Я знаю, что мама права, но я не могу перестать плакать.
– Ты еврейка, как и я, – говорит он. – Правда?
Я молчу, не могу говорить.
– Я объясню тебе, – говорит он. – Все евреи из Бесарабии были рассеяны, исчезли и в большем случае были убиты. Тысячи детей как ты замерзли в снегу. От меня ты не можешь ничего скрыть. Я тебе не сделаю ничего плохого. Я не открою ничего никому. Я офицер в румынской армии. Я поставлен быть военным врачом в этой больнице, и абсолютно ничего не понимаю, что мне надо тут делать. Я вижу, что все меня страшно боятся, но я не могу объяснить им то, что я тебе говорю. Ты очень маленькая девочка, но у тебя «старая голова». Ты понимаешь гораздо больше, чем девочка в твоем возрасте могла бы понять. Я оставляю свой секрет в твоих маленьких несчастных ручках. Верь мне, что я ничего плохого тебе не сделаю.
– Я вам не верю. Вы румын, еврей не может быть офицером! Нет такого! Мой папа был врачом, и он не был евреем, только мужем еврейки, и его не послали в больницу на Украине, его убили пулей! А вас, вас послали с тонной еды и всякими яствами сидеть в несчастной больнице главным, офицером оккупации. Терроризировать нас и шпионить за этими несчастными людьми. Я их люблю!
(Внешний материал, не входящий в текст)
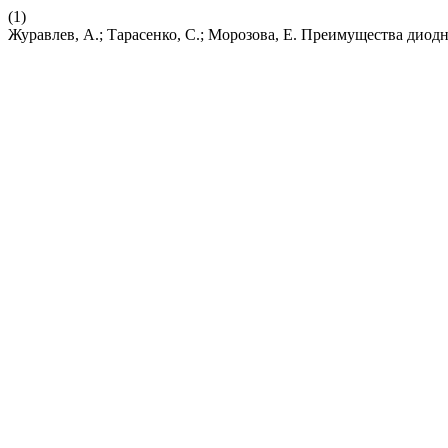
(1)
Журавлев, А.; Тарасенко, С.; Морозова, Е. Преимущества дио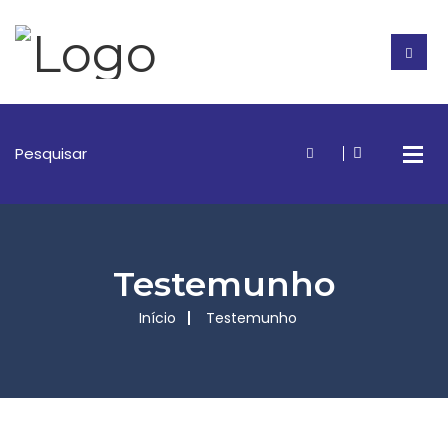
Testemunho
Início
Testemunho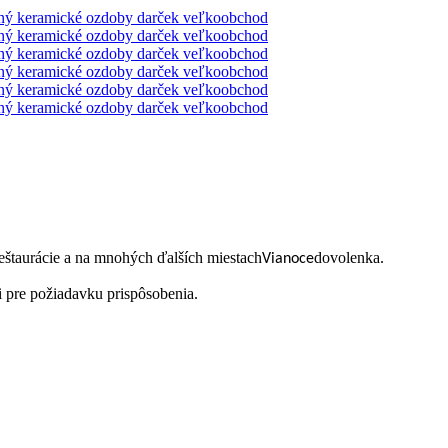
reštaurácie a na mnohých ďalších miestach
dovolenka.
Vianoce
ii pre požiadavku prispôsobenia.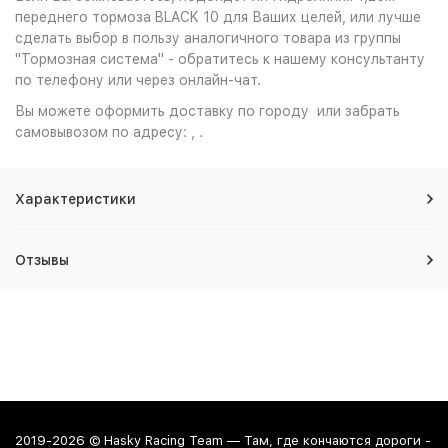
переднего тормоза BLACK 10 для Ваших целей, или лучше
сделать выбор в пользу аналогичного товара из группы
"Тормозная система" - обратитесь к нашему консультанту
по телефону или через онлайн-чат.
Вы можете оформить доставку по городу или забрать
самовывозом по адресу: , .
Характеристики
Отзывы
2019-2026 © Hasky Racing Team — Там, где кончаются дороги -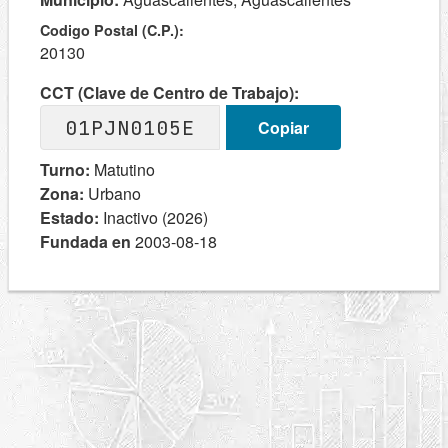
Codigo Postal (C.P.):
20130
CCT (Clave de Centro de Trabajo):
01PJN0105E
Copiar
Turno:
Matutino
Zona:
Urbano
Estado:
Inactivo (2026)
Fundada en
2003-08-18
Я кончила говорить с чувством победы. Человек сидел с опущенной головой с несчастным выражением лица, его чай остыл.
– Девочка – говорит он, – не суди меня так скоро. Это правда, что все эти роли я должен исполнить в этой больнице, но у меня нет никакого желания шпионить за этими несчастными людьми.
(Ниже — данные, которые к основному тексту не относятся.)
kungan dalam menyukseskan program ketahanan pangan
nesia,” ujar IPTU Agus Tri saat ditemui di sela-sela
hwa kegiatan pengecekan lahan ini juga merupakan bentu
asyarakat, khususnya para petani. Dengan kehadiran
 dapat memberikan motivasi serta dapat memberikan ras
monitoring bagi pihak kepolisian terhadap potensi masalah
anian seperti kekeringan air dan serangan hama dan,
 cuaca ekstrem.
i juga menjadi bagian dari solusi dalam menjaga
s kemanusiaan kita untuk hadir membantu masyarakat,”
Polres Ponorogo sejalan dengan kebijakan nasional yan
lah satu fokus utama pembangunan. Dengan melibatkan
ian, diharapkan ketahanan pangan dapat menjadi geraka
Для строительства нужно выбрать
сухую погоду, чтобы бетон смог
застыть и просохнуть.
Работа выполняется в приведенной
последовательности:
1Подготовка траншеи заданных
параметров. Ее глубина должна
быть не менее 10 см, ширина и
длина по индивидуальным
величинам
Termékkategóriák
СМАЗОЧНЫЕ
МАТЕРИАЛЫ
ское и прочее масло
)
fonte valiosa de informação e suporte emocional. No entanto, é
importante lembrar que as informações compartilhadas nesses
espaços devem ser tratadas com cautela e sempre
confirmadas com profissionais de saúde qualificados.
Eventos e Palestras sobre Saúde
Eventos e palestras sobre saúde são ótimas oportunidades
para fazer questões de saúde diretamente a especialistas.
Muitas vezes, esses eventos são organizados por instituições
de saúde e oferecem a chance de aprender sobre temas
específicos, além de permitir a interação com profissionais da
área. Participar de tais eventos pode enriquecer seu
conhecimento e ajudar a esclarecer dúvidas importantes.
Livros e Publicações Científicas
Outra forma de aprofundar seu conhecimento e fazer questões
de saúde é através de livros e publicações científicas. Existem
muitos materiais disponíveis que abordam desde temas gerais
– Они засадят вам пулю в голову, если вы скажите им, то, что вы говорите мне.
– Да, – отвечает он. – Да. Кроме всего этого я еврей, и это ужасно! Я не знаю, как я вылезу из этого положения.
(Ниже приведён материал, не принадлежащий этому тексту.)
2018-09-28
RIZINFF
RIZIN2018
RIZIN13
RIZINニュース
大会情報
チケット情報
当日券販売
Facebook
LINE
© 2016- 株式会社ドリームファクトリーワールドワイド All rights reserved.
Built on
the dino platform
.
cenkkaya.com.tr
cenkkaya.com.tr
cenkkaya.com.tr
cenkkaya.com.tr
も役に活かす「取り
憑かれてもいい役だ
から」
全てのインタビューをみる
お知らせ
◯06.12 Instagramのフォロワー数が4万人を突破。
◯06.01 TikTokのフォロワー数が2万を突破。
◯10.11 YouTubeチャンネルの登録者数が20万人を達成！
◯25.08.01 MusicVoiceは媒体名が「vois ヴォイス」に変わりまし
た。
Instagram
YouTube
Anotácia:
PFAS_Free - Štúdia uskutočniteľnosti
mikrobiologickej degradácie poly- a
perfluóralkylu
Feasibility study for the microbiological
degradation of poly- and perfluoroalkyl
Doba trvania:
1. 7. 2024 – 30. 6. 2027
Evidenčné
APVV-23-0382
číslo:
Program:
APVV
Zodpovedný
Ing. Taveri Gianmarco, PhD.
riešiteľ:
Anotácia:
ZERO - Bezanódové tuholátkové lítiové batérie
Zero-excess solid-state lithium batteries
– Это ваше дело, – говорю. – Верните меня в мою кровать и скорее.
– Хорошо, а что с чаем и с коржиками?
– Как-нибудь в другой раз, – и мое сердце сжимается от жалости к потерянным коржикам.
– Я согласен, – говорит он. – Верну тебя в кровать, но никому не рассказывай о содержании этого разговора.
– Что за секрет, – говорю я. – У вас же на рукаве желтая звезда, все видели это.
– Я знаю, я надеялся, что они не поймут.
Я решила пойти на компромисс. Я понимаю, что надо с ним заключить договор. Что сказать и что не говорить, не смотря на презрение, которое я чувствовала. Оглядываясь назад, я вижу, что была маленькой перепуганной девочкой, которая пыталась справиться со своим жалким положением с помощью героических теорий, которыми полна литература. В сущности, я не поняла, как я должна себя вести. Результат был – дерзость. Румынский врач мне показался убогим, с его коржиками, с его настоящим чаем. Он меня не удивил, наоборот. Я все-таки хочу избавиться от него.
– Я тебя отвезу к твоей кроватке, в твою комнату, но я все-таки прошу тебя ничего никому не рассказывать о нашей беседе. Я сохраню твой секрет.
– У меня нет никаких секретов! Все, что вы говорите о себе, это ваше личное дело, то, что я говорю о моих делах, это мое, все! Вы согласны?
После некоторого колебания, он говорит:
– Я согласен.
Он протягивает мне руку и спрашивает:
– Друзья?
Я молчу.
Он отвозит меня в мою комнату и закрывает дверь тихо-тихо. После этого я плакала всю ночь.